LESETEXT:
Anschlag in Christchurch: Terrorforscher kritisiert Internetkonzerne
Online-Plattformen hätten die Verantwortung, mit mehr Personal und Technik gegen die Verbreitung von Propaganda vorzugehen, sagt ein Terrorforscher.
Nach dem tödlichen Anschlag auf zwei Moscheen im neuseeländischen Christchurch hat der Terrorismus-Experte Peter Neumann mehr Hilfe von Internetkonzernen im Anti-Terror-Kampf eingefordert. Zwar sei eine hundertprozentige Live-Überwachung von YouTube, Facebook und anderen Online-Plattformen zum Aufspüren blutrünstiger Terrorpropaganda unrealistisch, sagte er den Zeitungen der Funke-Mediengruppe (Samstag).
Mehr Einsatz von Personal und Technik gefordert
Dennoch könnten die Unternehmen mehr tun als bislang, um etwa die Übertragung von Attentaten zu erschweren. "Gegen die rasante und massenhafte Verbreitung lässt sich nur mit mehr Einsatz von Personal und Technik vorgehen, mit deren Hilfe diese brutalen Videos gelöscht werden", sagte Neumann, der am Londoner King's College zu Extremismus und Radikalisierung forscht.

AUFGABENSTELLUNG:
Gib aus dem Lesetext zum Anschlag in Christchurch den Abschnitt wörtlich aus, der mit „Nach dem tödlichen“ beginnt und mit „der Funke-Mediengruppe (Samstag).“ endet. Die Daten sind eigenständiges Material und gehören nicht zum Lesetext.

DATENAUSZUG:
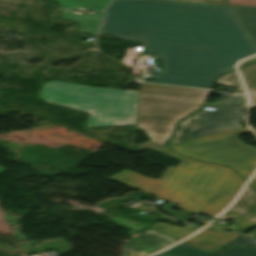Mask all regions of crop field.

BEARBEITETE AUFGABE:
Nach dem tödlichen Anschlag auf zwei Moscheen im neuseeländischen Christchurch hat der Terrorismus-Experte Peter Neumann mehr Hilfe von Internetkonzernen im Anti-Terror-Kampf eingefordert. Zwar sei eine hundertprozentige Live-Überwachung von YouTube, Facebook und anderen Online-Plattformen zum Aufspüren blutrünstiger Terrorpropaganda unrealistisch, sagte er den Zeitungen der Funke-Mediengruppe (Samstag).